__ASSIGNMENT A__: From the thread, extract the passage that begins at the words "Agree. Same for" and stops after the words "colleague who does.".
__ASSIGNMENT B__: In the thread, what should the IN(+) of the unused amplifier be tied to?
__ASSIGNMENT C__: Does each statement agree with the thread? Answer yes or no for each, quoting the deciding words. (i) Joerg says the same skepticism applies to building a discrete circuit with transistors. (ii) Zhi Yang says he did not try the follower configuration Fred described. (iii) In his last reply, Larry Brasfield says a suggestion may save a little power and will also reduce the noise Zhi sees.

__PASSAGE SHOWN__:
== Segment start ==
I have no idea what that is. Since, (apparently),
you are reaching into the noise floor for signal,
it may be worth your while to post the detector
and solicit ideas for improving it. A tighter
bandpass filter could do some good as well.
[Brasfield's AACircuit directions and link cut.]

[Fred's invective regarding such "advice" cut.]
[Fred's unsubstantiated ad-hominem rant cut.]
[Reply to noise filter output:] Nothing left!
 
L

Larry Brasfield

in message ....
With your transducer as the input, the noise
could go up or down depending on its source
impedance. That is why you would have to
measure it or take it off the datasheet to see
whether the noise you see with it connected
is what it should be.

I should have mentioned, to the extent the
noise does not go up under this condition,
your input is seriously mismatched to its
source for purposes of SNR maximization.
Once the input is better characterized, it
will probably be easy to revise the first
stage a little bit to get lower noise.

That's understated. It's a near certainty, IMHO.

....
 
F

for_idea

Fred said:
You are not educated enough to recognize that Larry is an incompetent
and waste-of-time, but this is more than apparent to the rest of us.


Is the third stage in the package with the unused opamp? If so, this may
be your problem, take that unused amplifier and configure it as follower
with OUT to IN(-), then tie IN(+) to the 4.5V reference or
"pseudo-gnd".


Fred, actually, I did exactly what you described. Do you have any idea
to improve the third stage?

Everybody's words are encouraged and appreciated.

Zhi Yang
 
J

Joerg

Hello Larry,
.... And if you care about
input noise and power consumption, take
suggestions about using CMOS gates as
amplifiers with a degree of skepticism.

Agree. Same for building a discrete circuit with transistors. Before
attempting any of that Zhi Yang would really have to be sure that he
knows all the tricks in those areas. Or has a colleague who does.

Regards, Joerg
 
L

Larry Brasfield

My bet is that Zhi is educated enough, in matters
both technical and interpersonal, to correctly form
his own judgements on my competence.

That suggestion may save a little bit of power. It
does nothing for the noise phenomenon Zhi sees.
== Segment end ==
(Pixel coordinate object listings)
== Segment start ==
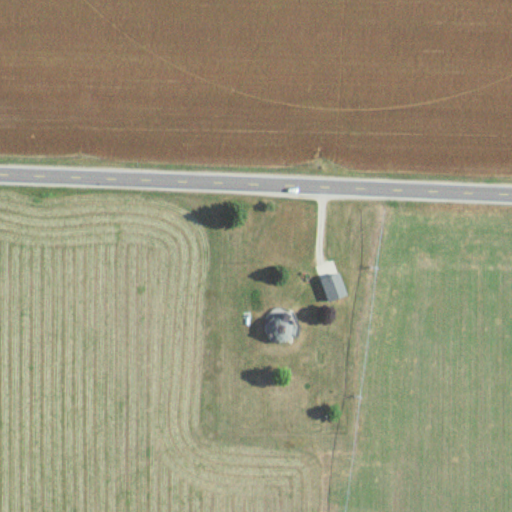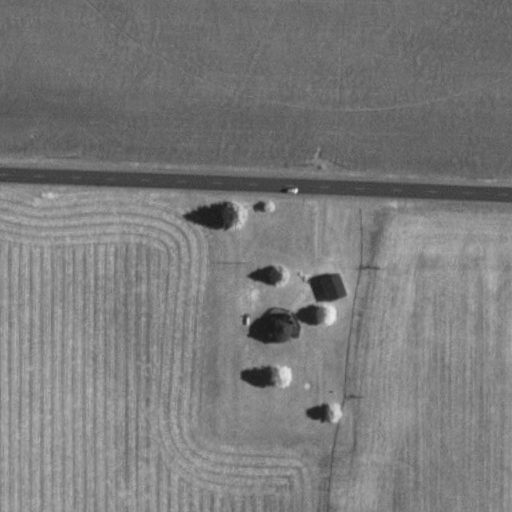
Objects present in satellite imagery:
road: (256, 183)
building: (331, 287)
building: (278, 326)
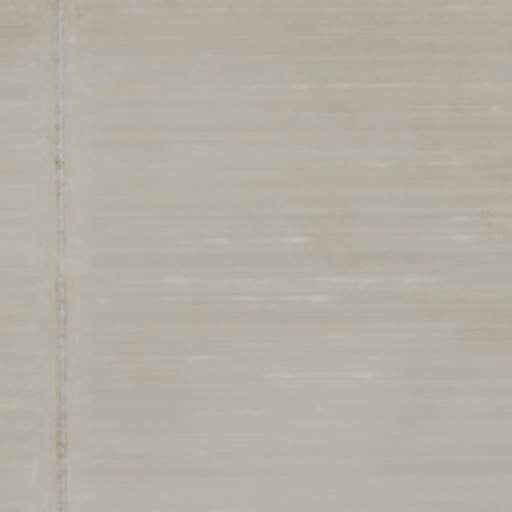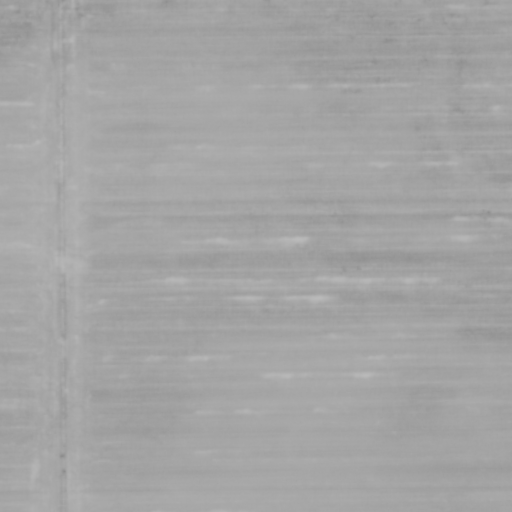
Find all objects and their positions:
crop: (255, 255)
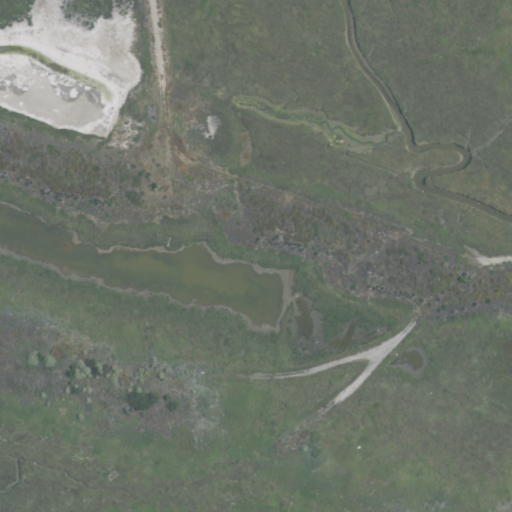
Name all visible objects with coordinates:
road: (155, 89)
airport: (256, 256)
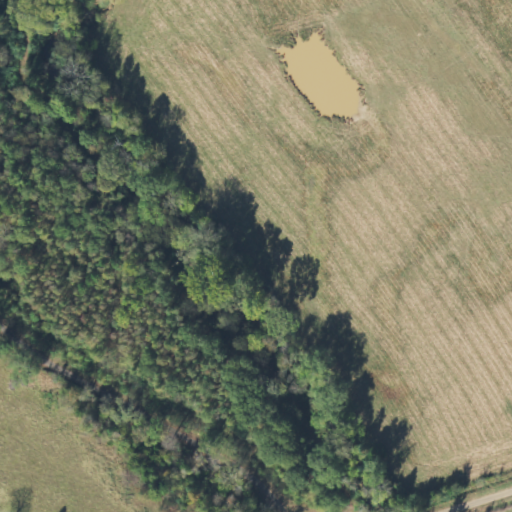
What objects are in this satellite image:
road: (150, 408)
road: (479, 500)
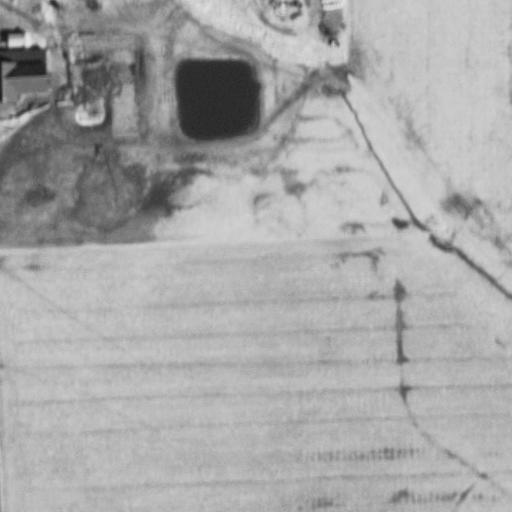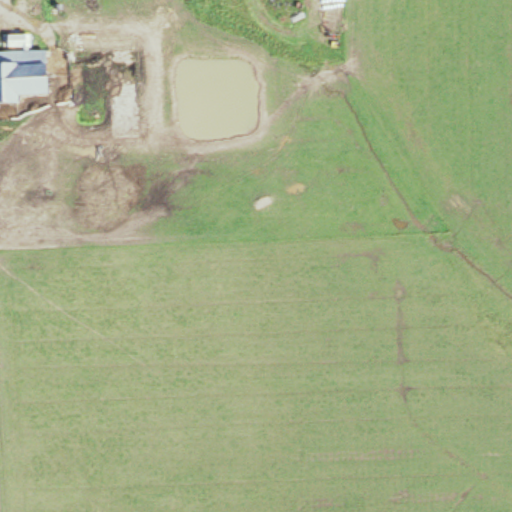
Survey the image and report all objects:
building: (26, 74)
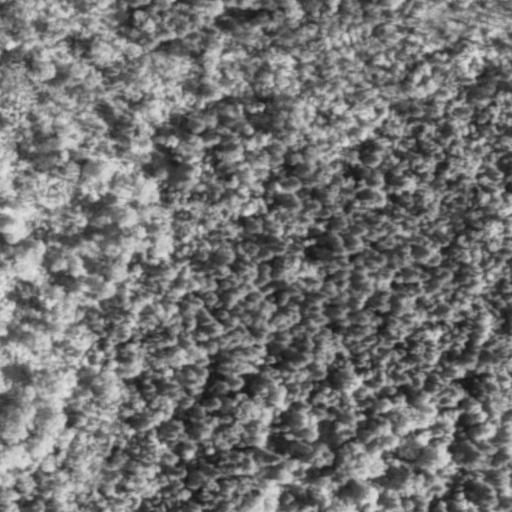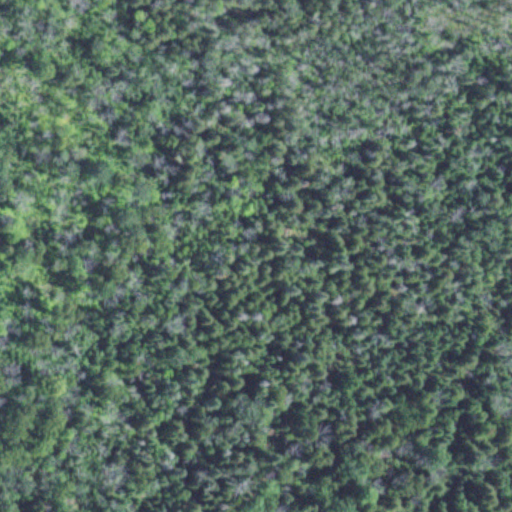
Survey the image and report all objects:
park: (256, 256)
== Segment end ==
== Segment start ==
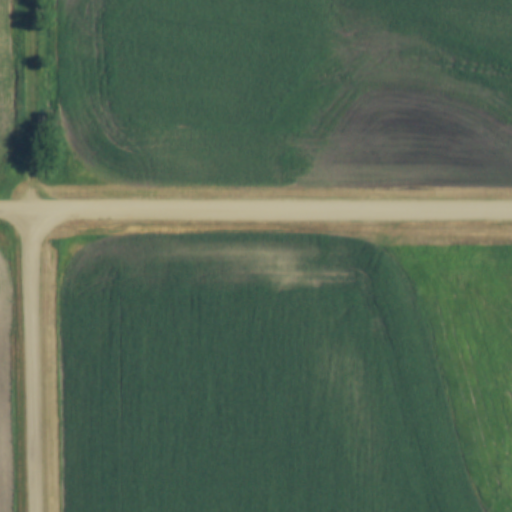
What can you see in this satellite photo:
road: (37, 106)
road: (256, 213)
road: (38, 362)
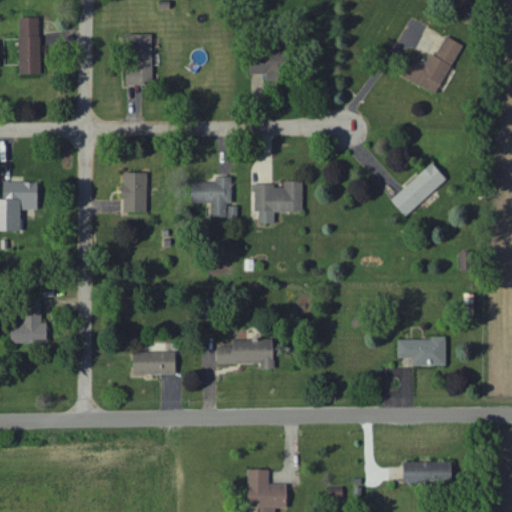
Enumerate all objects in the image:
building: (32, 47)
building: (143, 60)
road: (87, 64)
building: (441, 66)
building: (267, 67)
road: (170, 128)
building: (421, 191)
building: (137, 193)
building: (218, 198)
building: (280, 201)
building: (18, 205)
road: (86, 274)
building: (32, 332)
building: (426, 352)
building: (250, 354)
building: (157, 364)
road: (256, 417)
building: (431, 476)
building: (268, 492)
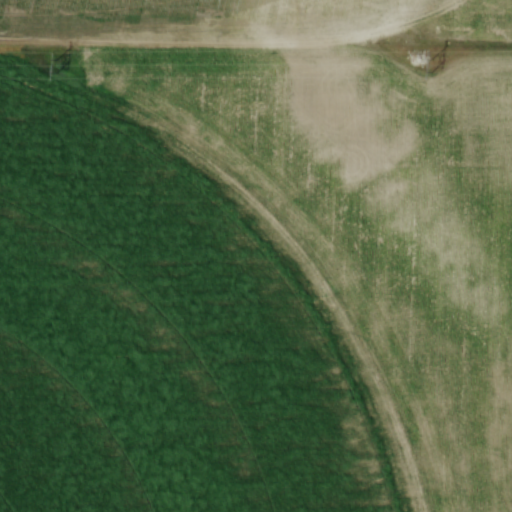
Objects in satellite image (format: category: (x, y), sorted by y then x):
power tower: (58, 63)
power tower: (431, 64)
== Segment end ==
== Segment start ==
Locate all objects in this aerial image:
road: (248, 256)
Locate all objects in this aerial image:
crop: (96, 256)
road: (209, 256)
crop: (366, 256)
== Segment end ==
__RESULT A__:
Agree. Same for building a discrete circuit with transistors. Before
attempting any of that Zhi Yang would really have to be sure that he
knows all the tricks in those areas. Or has a colleague who does.

__RESULT B__: The 4.5V reference or "pseudo-gnd".

__RESULT C__:
(i) Yes: "Same for building a discrete circuit with transistors."
(ii) No: "Fred, actually, I did exactly what you described."
(iii) No: "It does nothing for the noise phenomenon Zhi sees."